Tra il 2014 e il 2019, le forze curde delle YPG e delle YPJ, insieme alle Forze Democratiche Siriane, sono state il principale argine militare contro l’ISIS nel nord della Siria.
La sconfitta militare dello Stato Islamico è stata possibile soprattutto grazie al sacrificio di migliaia di combattenti curdi, che hanno pagato un prezzo altissimo in termini di vite umane, spesso senza ricevere alcun riconoscimento politico internazionale.
Da quella vittoria nasce un’esperienza politica inedita nel Medio Oriente: l’Amministrazione Autonoma del Nord-Est della Siria, conosciuta come Rojava. Un progetto fondato su autogoverno locale, convivenza tra popoli ed etnie, laicità, parità di genere e partecipazione democratica dal basso. Un modello fragile, ma reale, costruito nel pieno della guerra e senza alcuna garanzia di protezione esterna.

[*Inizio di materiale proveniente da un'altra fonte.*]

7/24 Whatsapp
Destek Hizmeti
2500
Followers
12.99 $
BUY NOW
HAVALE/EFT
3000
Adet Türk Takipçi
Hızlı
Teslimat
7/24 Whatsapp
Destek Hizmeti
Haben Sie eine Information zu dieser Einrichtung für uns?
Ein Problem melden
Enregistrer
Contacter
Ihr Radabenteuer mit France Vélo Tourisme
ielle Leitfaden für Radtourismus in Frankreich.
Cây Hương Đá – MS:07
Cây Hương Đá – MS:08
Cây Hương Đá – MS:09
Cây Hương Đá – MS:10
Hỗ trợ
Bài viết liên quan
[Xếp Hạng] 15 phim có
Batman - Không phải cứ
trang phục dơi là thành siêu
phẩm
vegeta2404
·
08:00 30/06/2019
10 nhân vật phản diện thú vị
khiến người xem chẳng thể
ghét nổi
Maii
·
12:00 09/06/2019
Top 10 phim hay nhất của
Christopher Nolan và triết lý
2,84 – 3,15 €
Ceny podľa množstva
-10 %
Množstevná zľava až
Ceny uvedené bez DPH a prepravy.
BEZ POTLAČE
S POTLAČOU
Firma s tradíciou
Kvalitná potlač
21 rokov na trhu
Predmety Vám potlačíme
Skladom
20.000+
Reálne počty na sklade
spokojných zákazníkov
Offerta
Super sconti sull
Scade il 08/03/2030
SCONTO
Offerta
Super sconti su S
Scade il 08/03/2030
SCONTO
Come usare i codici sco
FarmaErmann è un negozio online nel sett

Negli anni successivi, tuttavia, il Rojava non ha mai conosciuto una vera pace: la Turchia ha sempre considerato l’esperienza curda una minaccia strategica, intervenendo direttamente o sostenendo milizie islamiste.
Parallelamente, lo Stato siriano non ha mai riconosciuto l’autonomia del Nord-Est, continuando a considerarla una violazione della propria sovranità. A questa instabilità si è aggiunta, negli ultimi anni, una nuova fase politica in Siria.
Con il progressivo reinserimento del Paese nei circuiti diplomatici regionali e internazionali, è emersa una nuova leadership legata a al-Sharaa, figura proveniente dall’area jihadista, già collegata a HTS, con un passato riconducibile ad ambienti di Al-Qaeda e dello stesso ISIS.